After three years of letter writing Robert & Catherine finally get leaves that will enable them to reunite. Robert returns home with one of his peers (Caven Watson uncredited) while Catherine returns with Elena. As each discusses their spouse with their travel mate it is clear that both husband & wife are apprehensive about their rendezvous. Each is hesitant because each realizes that they have changed greatly while assuming that the other has not. They both believe themselves to still be the center of their spouse’s universe. As they get closer to reuniting Catherine can’t go through with it. She phones Robert and tells him that she’s not sure she even wants to return to him. They meet in a local pub where they notice the physical changes (e.g. her hair his physique) in one another. While they talk and then dance (for the first time) they observe other changes in one another. The couple is then joined by their traveling companions who notice (and remark about) the differences between what they’d been told and what they see. Robert’s friend Scotty says too much to Catherine about what he’d learned from her husband such that she gets angry and insists that their next step is divorce. The couple’s antagonism escalates into some verbal disagreements outside the pub which finally causes them to go their separate ways.
*** SPOILERS ***
After an angry Robert storms off into the night Catherine realizes that he was once her whole life.

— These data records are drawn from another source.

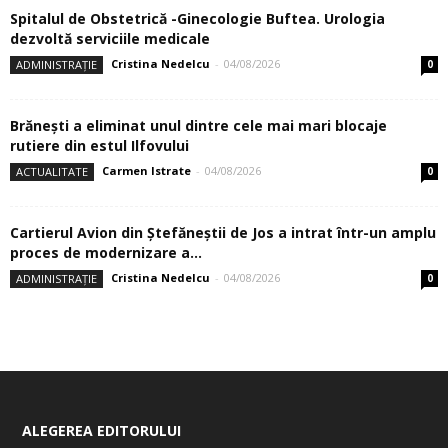
Spitalul de Obstetrică -Ginecologie Buftea. Urologia
dezvoltă serviciile medicale
Cristina Nedelcu
-
04/08/2026
ADMINISTRAȚIE
0
Brănești a eliminat unul dintre cele mai mari blocaje
rutiere din estul Ilfovului
Carmen Istrate
-
04/08/2026
ACTUALITATE
0
Cartierul Avion din Ştefăneştii de Jos a intrat într-un amplu
proces de modernizare a...
Cristina Nedelcu
-
04/08/2026
ADMINISTRAȚIE
0
ALEGEREA EDITORULUI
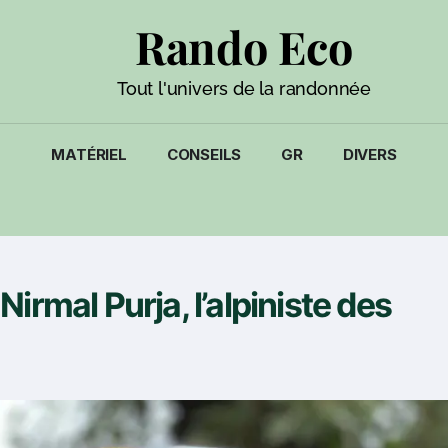
Rando Eco
Tout l'univers de la randonnée
MATÉRIEL
CONSEILS
GR
DIVERS
irmal Purja, l’alpiniste des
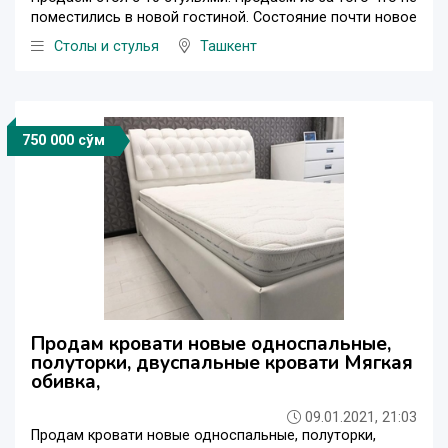
поместились в новой гостиной. Состояние почти новое
Столы и стулья
Ташкент
750 000 сўм
Продам кровати новые односпальные,
полуторки, двуспальные кровати Мягкая
обивка,
09.01.2021, 21:03
Продам кровати новые односпальные, полуторки,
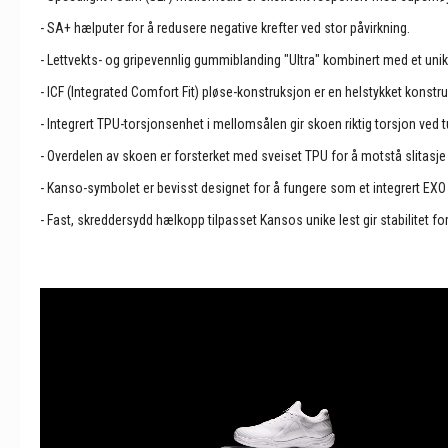
- SA+ hælputer for å redusere negative krefter ved stor påvirkning.
- Lettvekts- og gripevennlig gummiblanding "Ultra" kombinert med et uni
- ICF (Integrated Comfort Fit) pløse-konstruksjon er en helstykket kon
- Integrert TPU-torsjonsenhet i mellomsålen gir skoen riktig torsjon ved 
- Overdelen av skoen er forsterket med sveiset TPU for å motstå slitasj
- Kanso-symbolet er bevisst designet for å fungere som et integrert EXO sk
- Fast, skreddersydd hælkopp tilpasset Kansos unike lest gir stabilitet fo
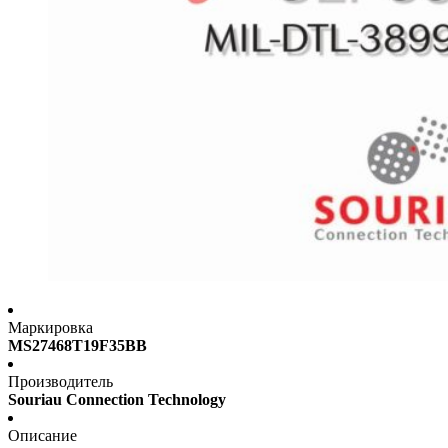
Маркировка
MS27468T19F35BB
Производитель
Souriau Connection Technology
Описание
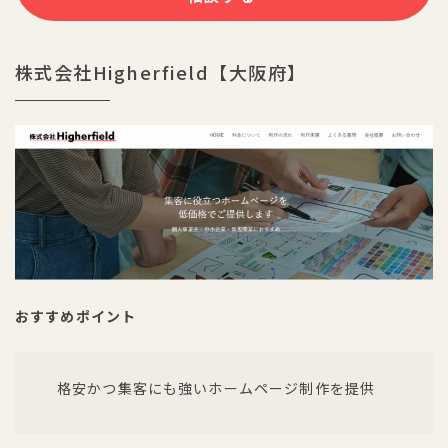
株式会社Higherfield【大阪府】
おすすめポイント
格安かつ集客にも強いホームページ制作を提供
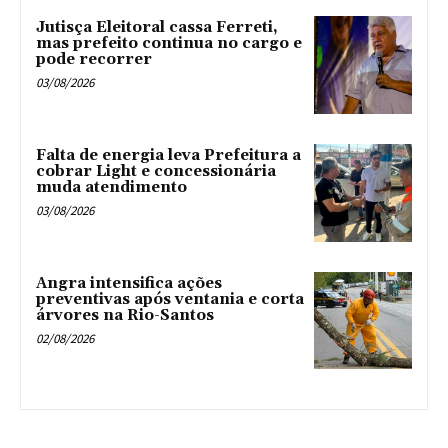
Jutisça Eleitoral cassa Ferreti,
mas prefeito continua no cargo e
pode recorrer
03/08/2026
Falta de energia leva Prefeitura a
cobrar Light e concessionária
muda atendimento
03/08/2026
Angra intensifica ações
preventivas após ventania e corta
árvores na Rio-Santos
02/08/2026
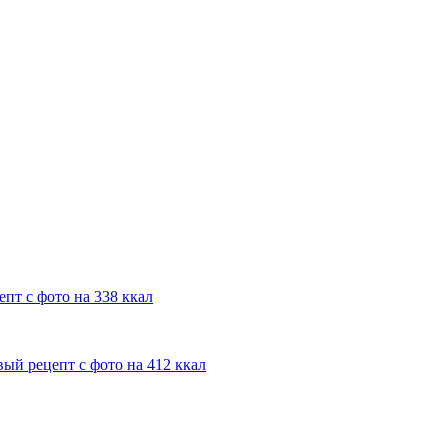
пт с фото на 338 ккал
ый рецепт с фото на 412 ккал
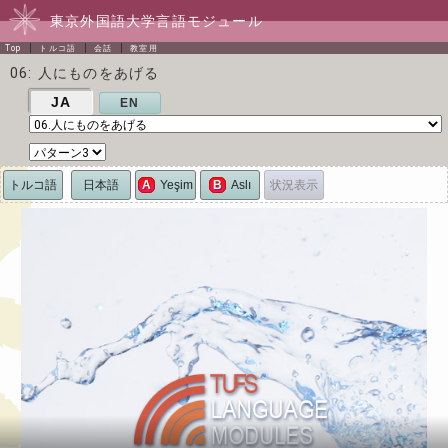
東京外国語大学言語モジュール
Top
トルコ語
会話
教室用
06: 人にものをあげる
JA
EN
トルコ語
日本語
状況表示
A
Yeşim
B
Aslı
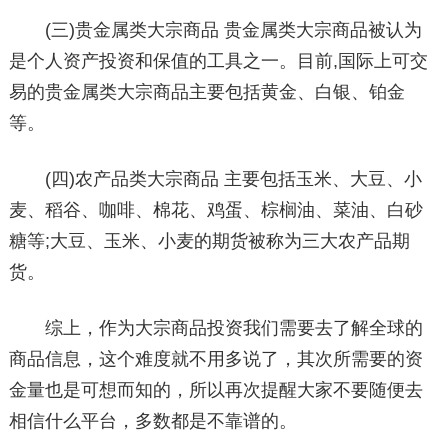
(三)贵金属类大宗商品 贵金属类大宗商品被认为
是个人资产投资和保值的工具之一。目前,国际上可交
易的贵金属类大宗商品主要包括黄金、白银、铂金
等。
(四)农产品类大宗商品 主要包括玉米、大豆、小
麦、稻谷、咖啡、棉花、鸡蛋、棕榈油、菜油、白砂
糖等;大豆、玉米、小麦的期货被称为三大农产品期
货。
综上，作为大宗商品投资我们需要去了解全球的
商品信息，这个难度就不用多说了，其次所需要的资
金量也是可想而知的，所以再次提醒大家不要随便去
相信什么平台，多数都是不靠谱的。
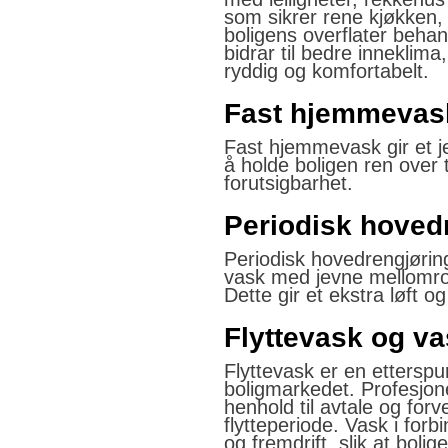
som sikrer rene kjøkken,
boligens overflater beha
bidrar til bedre inneklim
ryddig og komfortabelt.
Fast hjemmevas
Fast hjemmevask gir et je
å holde boligen ren over t
forutsigbarhet.
Periodisk hoved
Periodisk hovedrengjørin
vask med jevne mellomro
Dette gir et ekstra løft o
Flyttevask og v
Flyttevask er en etterspu
boligmarkedet. Profesjonel
henhold til avtale og forv
flytteperiode. Vask i fo
og fremdrift, slik at boligen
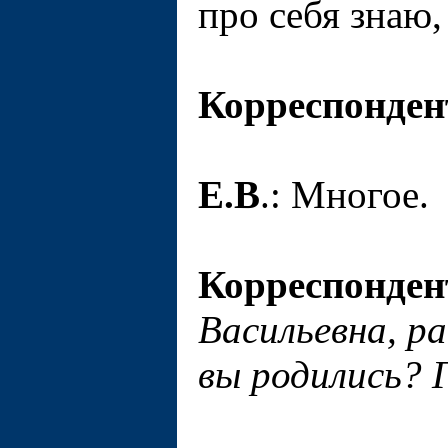
про себя знаю,
Корреспонден
Е.В
.: Многое.
Корреспонден
Васильевна, р
вы родились? 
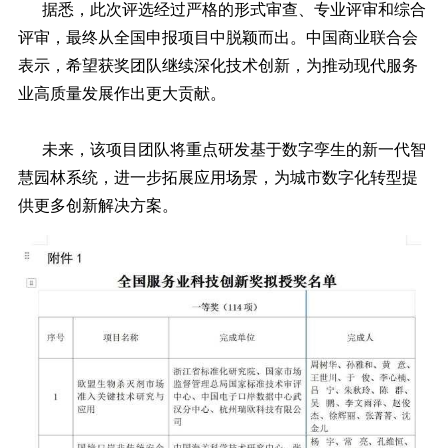
据悉，此次评选经过严格的形式审查、专业评审和综合
评审，最终从全国申报项目中脱颖而出。中国商业联合会
表示，希望获奖团队继续深化技术创新，为推动现代服务
业高质量发展作出更大贡献。
未来，该项目团队将重点研发基于数字孪生的新一代智
慧园林系统，进一步拓展应用场景，为城市数字化转型提
供更多创新解决方案。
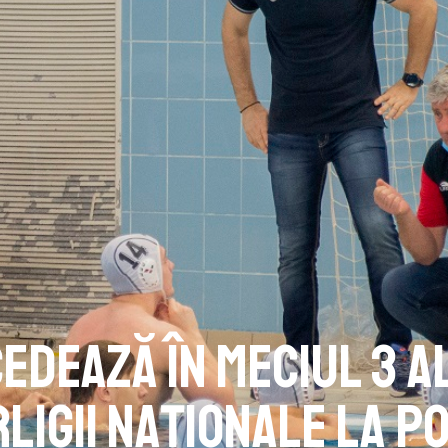
edează în Meciul 3 a
ligii Naționale la p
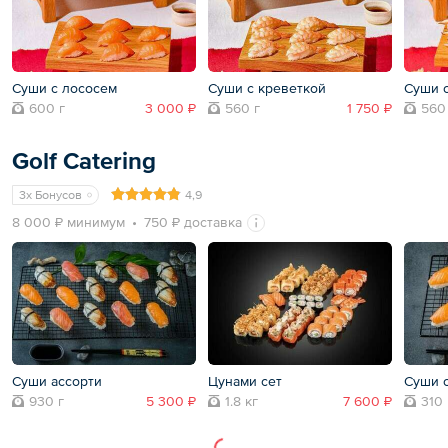
Суши с лососем
Суши с креветкой
Суши с
600 г
3 000 ₽
560 г
1 750 ₽
560
Golf Catering
3x Бонусов
4,9
8 000 ₽ минимум
750 ₽ доставка
Суши ассорти
Цунами сет
Суши 
930 г
5 300 ₽
1.8 кг
7 600 ₽
310 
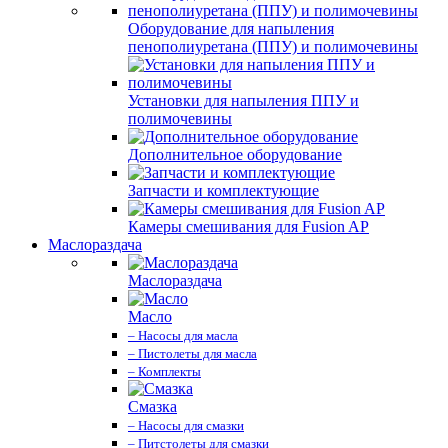
Оборудование для напыления
пенополиуретана (ППУ) и полимочевины
Установки для напыления ППУ и
полимочевины
Дополнительное оборудование
Запчасти и комплектующие
Камеры смешивания для Fusion AP
Маслораздача
Маслораздача
Масло
– Насосы для масла
– Пистолеты для масла
– Комплекты
Смазка
– Насосы для смазки
– Питстолеты для смазки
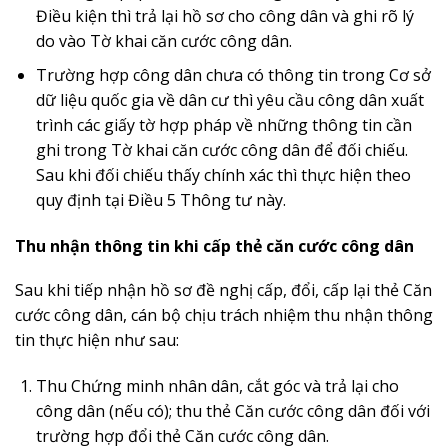
Điều
kiện thì tr
ả
lại hồ sơ cho công dân và ghi r
õ
lý
do vào Tờ khai căn cước công dân.
Trường hợp công dân chưa có thông tin trong Cơ
sở
dữ liệu
q
uốc gia về dân cư thì yêu cầu công dân xuất
tr
ì
nh các giấy tờ hợp pháp v
ề những thông tin
cần
ghi trong Tờ khai căn cước công dân để đ
ố
i chiếu.
Sau khi
đối
chiếu thấy chính xác thì thực hiện theo
quy định tại Điều 5 Thông tư này.
Thu nhận thông tin khi
cấp thẻ căn cước công dân
Sau khi tiếp nhận hồ sơ đề nghị cấp, đổi, cấp lại th
ẻ
Căn
cước công dân, cán bộ chịu trách nhiệm thu nhận thông
tin thực hi
ệ
n như sau:
Thu Chứng minh nhân dân, cắt góc và tr
ả
lại cho
công dân (nếu có); thu thẻ Căn cước công dân đ
ố
i với
trường hợp đ
ổ
i th
ẻ
Căn cước công dân.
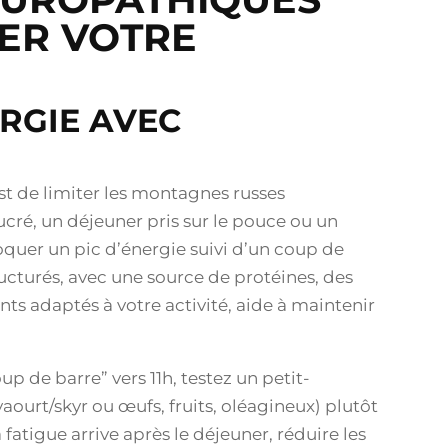
ER VOTRE
ERGIE AVEC
st de limiter les montagnes russes
cré, un déjeuner pris sur le pouce ou un
uer un pic d’énergie suivi d’un coup de
ructurés, avec une source de protéines, des
nts adaptés à votre activité, aide à maintenir
p de barre” vers 11h, testez un petit-
aourt/skyr ou œufs, fruits, oléagineux) plutôt
fatigue arrive après le déjeuner, réduire les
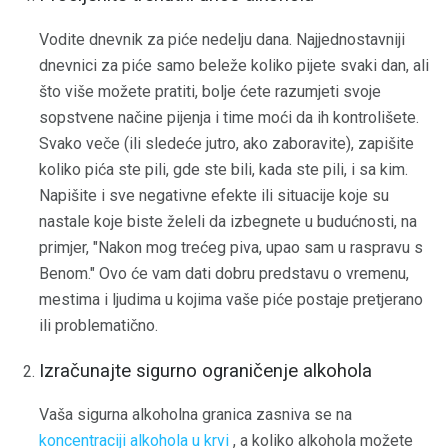
Vodite dnevnik za piće nedelju dana. Najjednostavniji
dnevnici za piće samo beleže koliko pijete svaki dan, ali
što više možete pratiti, bolje ćete razumjeti svoje
sopstvene načine pijenja i time moći da ih kontrolišete.
Svako veče (ili sledeće jutro, ako zaboravite), zapišite
koliko pića ste pili, gde ste bili, kada ste pili, i sa kim.
Napišite i sve negativne efekte ili situacije koje su
nastale koje biste želeli da izbegnete u budućnosti, na
primjer, "Nakon mog trećeg piva, upao sam u raspravu s
Benom." Ovo će vam dati dobru predstavu o vremenu,
mestima i ljudima u kojima vaše piće postaje pretjerano
ili problematično.
Izračunajte sigurno ograničenje alkohola
Vaša sigurna alkoholna granica zasniva se na
koncentraciji alkohola u krvi
, a koliko alkohola možete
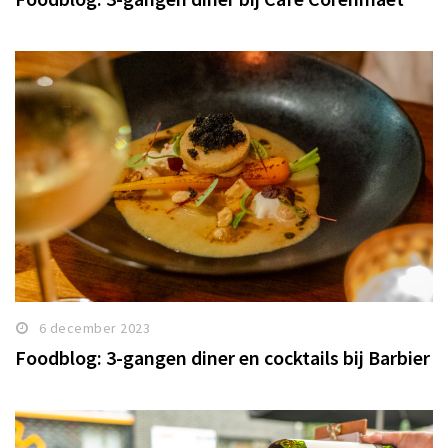
6 december 2023
Foodblog: 3-gangen diner en cocktails bij Barbier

Then back at the couple’s former flat she fondly recounts her first impressions of Robert and the events which led to their marriage to Elena. Meanwhile Robert (whose friend has disappeared altogether) stalks around the bombed out streets and thinks about Catherine. He decides to return to get his things as quietly as possible from the flat. When he enters he doesn’t at first notice that Catherine who couldn’t sleep herself is sitting in the window. Bombs had destroyed the (claustrophobic) wall outside their flat to fall such that they now have “a room with a view” of the devastated city. They talk of (London’s) rebuilding which becomes a double entendre discussion of their own marriage … which they agree to try kissing in the final frames.